RICHARD G. ANDREWS, District Judge.
Before the Court is Plaintiff L-3 Communications Corporation's Third Motion for Entry of Judgment (D.I. 278), Sony's Renewed Motion for Entry of Final Judgment (D.I. 281), and related briefing. (D.I. 279, 282, 286, 290). This action initially involved two patents, U.S. Patent 5,452,004 and U.S. Patent 5,541,654. (D.I. 1). Due to the Court's claim construction (D.I. 78), 3 conceded that it could not prove infringement of claims 1, 3, 4, 28, 29, 34, and 37 of the `654 patent and claims 16 and 18 of the `004 patent (the "Conceded Claims"). Per the Joint Pretrial Order, filed October 1, 2013, claims 15-17, 19-21, 50, 60, 63, 70, 73, and 80 of the `654 patent (the "Asserted Claims") were the only claims that were tried. (D.I. 211 at 2). The dispute here is what to do with the Conceded Claims.

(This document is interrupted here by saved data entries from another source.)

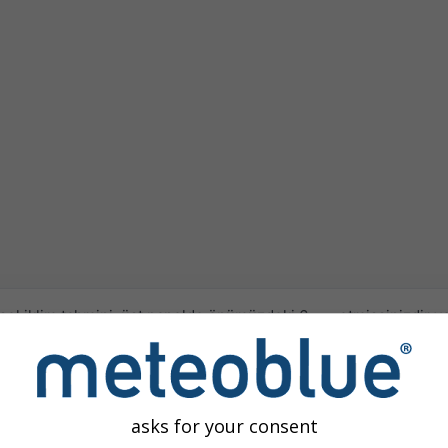
sel iklim tahmini, üst panelde önümüzdeki 6
etmişsinizdir v
lık ve yağış anomalilerini gösterir. Tahmin,
zordur.
üyük alanlar için bölgeseldir.
Mevsimlik tahmin
 ay için ortalama değerler veya anomaliler
daha iyi tahmi
r. Anomaliler, klimatolojik ortalamadan
sunuyoruz. Dün
asks for your consent
ir sıcaklık ve yağış anomalisi, ortalamadan
hesaplanan tüm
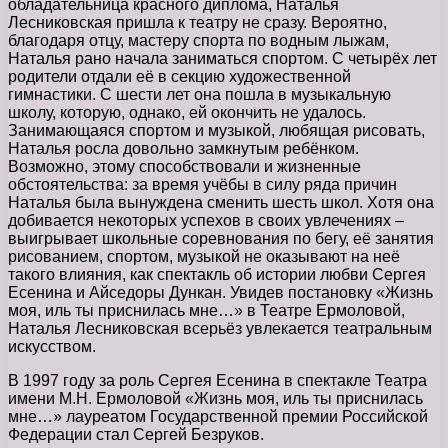
обладательница красного диплома, Наталья
Лесниковская пришла к театру не сразу. Вероятно,
благодаря отцу, мастеру спорта по водным лыжам,
Наталья рано начала заниматься спортом. С четырёх лет
родители отдали её в секцию художественной
гимнастики. С шести лет она пошла в музыкальную
школу, которую, однако, ей окончить не удалось.
Занимающаяся спортом и музыкой, любящая рисовать,
Наталья росла довольно замкнутым ребёнком.
Возможно, этому способствовали и жизненные
обстоятельства: за время учёбы в силу ряда причин
Наталья была вынуждена сменить шесть школ. Хотя она
добивается некоторых успехов в своих увлечениях –
выигрывает школьные соревнования по бегу, её занятия
рисованием, спортом, музыкой не оказывают на неё
такого влияния, как спектакль об истории любви Сергея
Есенина и Айседоры Дункан. Увидев постановку «Жизнь
моя, иль ты приснилась мне…» в Театре Ермоловой,
Наталья Лесниковская всерьёз увлекается театральным
искусством.
В 1997 году за роль Сергея Есенина в спектакле Театра
имени М.Н. Ермоловой «Жизнь моя, иль ты приснилась
мне…» лауреатом Государственной премии Российской
Федерации стал Сергей Безруков.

L-3 argues that the parties stipulated to judgment of non-infringement on the Conceded Claims. Sony claims that while they may have agreed in theory to enter into a stipulation, no agreement was reached. Indeed, none of the documents to which L-3 cites evidence that any agreement between the parties was reached. (See D.I. 279-1).

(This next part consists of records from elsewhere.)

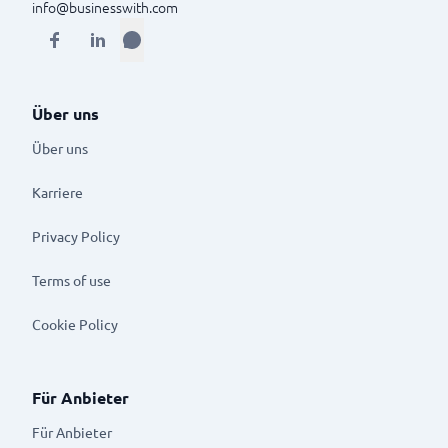
info@businesswith.com
Über uns
Über uns
Karriere
Privacy Policy
Terms of use
Cookie Policy
Für Anbieter
Für Anbieter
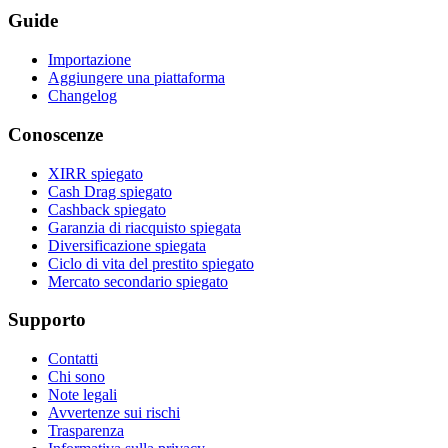
Guide
Importazione
Aggiungere una piattaforma
Changelog
Conoscenze
XIRR spiegato
Cash Drag spiegato
Cashback spiegato
Garanzia di riacquisto spiegata
Diversificazione spiegata
Ciclo di vita del prestito spiegato
Mercato secondario spiegato
Supporto
Contatti
Chi sono
Note legali
Avvertenze sui rischi
Trasparenza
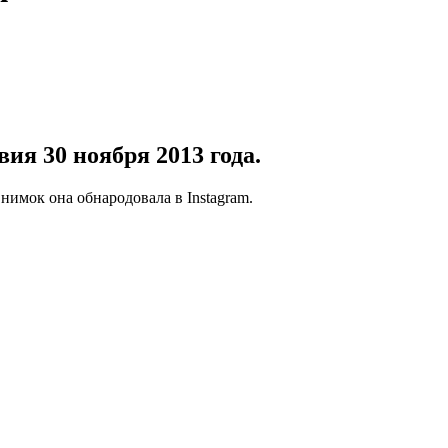
ия 30 ноября 2013 года.
нимок она обнародовала в Instagram.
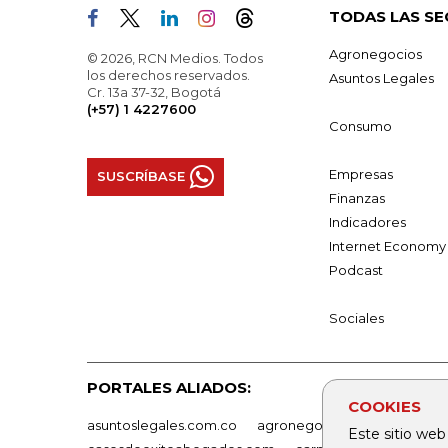
TODAS LAS SE
Agronegocios
© 2026, RCN Medios. Todos
los derechos reservados.
Asuntos Legales
Cr. 13a 37-32, Bogotá
(+57) 1 4227600
Consumo
Empresas
SUSCRÍBASE
Finanzas
Indicadores
Internet Economy
Podcast
Sociales
PORTALES ALIADOS:
COOKIES
asuntoslegales.com.co
agronegocios.co
empresas
Este sitio web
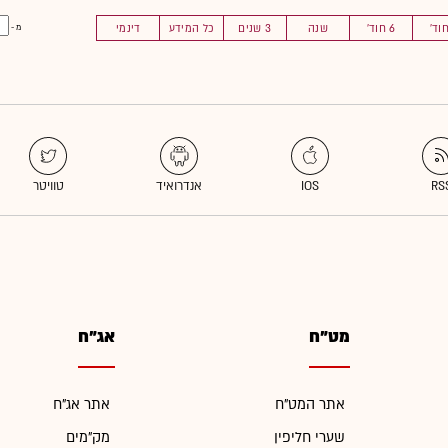
6 חוד'
שנה
3 שנים
כל המידע
דינמי
מ -
מט"ח
אג"ח
אתר המט"ח
אתר אג"ח
שערי חליפין
מק"מים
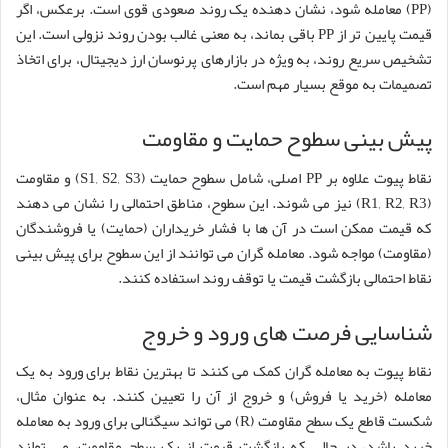
(PP) معامله شود، نشان دهنده یک روند صعودی قوی است. برعکس، اگر
قیمت پایین تر از PP باقی بماند، به معنی غالب بودن روند نزولی است. این
تشخیص سریع روند، به ویژه در بازارهای پرنوسان ارز دیجیتال، برای اتخاذ
تصمیمات به موقع بسیار مهم است.
پیش بینی سطوح حمایت و مقاومت
نقاط پیوت علاوه بر PP اصلی، شامل سطوح حمایت (S1, S2, S3) و مقاومت
(R1, R2, R3) نیز می شوند. این سطوح، مناطق احتمالی را نشان می دهند
که قیمت ممکن است در آن ها با فشار خریداران (حمایت) یا فروشندگان
(مقاومت) مواجه شود. معامله گران می توانند از این سطوح برای پیش بینی
نقاط احتمالی بازگشت قیمت یا توقف روند استفاده کنند.
شناسایی فرصت های ورود و خروج
نقاط پیوت به معامله گران کمک می کنند تا بهترین نقاط برای ورود به یک
معامله (خرید یا فروش) و خروج از آن را تعیین کنند. به عنوان مثال،
شکست قاطع یک سطح مقاومت (R) می تواند سیگنالی برای ورود به معامله
خرید باشد، در حالی که بازگشت قیمت از یک سطح مقاومت، می تواند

L-3 requests that I enter judgment against them on the Conceded Claims, and I can see no reason not to grant that request. However, the language of their proposed judgment presents problems. L-3's proposed judgment states that Sony's products do not infringe because they lack a "means for draining stored charge from said charge storage means in response to an element resetting signal," a "means for randomly accessing said image elements," a "gain control element interposed between said photoresponsive element and said storage element," or a "charge drain," as the Court construed those limitations. (D.I. 262-1). Sony objects to this language because it does not believe that a change in construction of these limitations would create a genuine issue of fact to merit remand. (D.I. 282 at p. 9). Sony is concerned that if it consents to L-3's proposed judgment it will be precluded from raising this challenge on appeal. (D.I. 282 at p. 9).
While I have no opinion on the preclusion issue, I do not approve of L-3's language on the ground that it does not find support in the record. The documents to which L-3 cited in support of this language never mentioned any claim limitations. L-3 repeatedly made statements reserving its rights. (See D.I. 279-1).
(D.I. 211 at 2 n.3). This does not support the language of L-3's proposed judgment.
The Court recognizes that the language of a stipulated judgment is important in order for the Federal Circuit to review the Court's claim construction and avoid rendering an advisory opinion. See Jang v. Boston Scientific Corp., 532 F.3d 1330, 1336 (Fed. Cir. 2008) ("[W]e would risk rendering an advisory opinion as to claim construction issues that do not actually affect the infringement controversy between the parties."). A stipulated judgment must generally (1) identify the claim construction being challenged and explain how that claim construction affects infringement and (2) provide a sufficient factual record for the Federal Circuit to assess how the disputed claim construction rulings relate to the accused products. Jang, 532 F.3d at 1336-37. Sony does not dispute that its products do not have the limitations which L-3 mentioned in its proposed judgment. (D.I. 282 at p. 9). A stipulation must be agreed to by both parties. It is not Sony's fault that L-3 waited until after trial to propose the language of the stipulation. Whether L-3 has created a sufficient record for the Federal Circuit to review the claim construction is not an issue for the district court.
However, I do not ignore the Conceded Claims. L-3 asks that they be decided in Sony's favor. I see no reason not to grant this request. I therefore enter judgment as set forth in the accompanying order.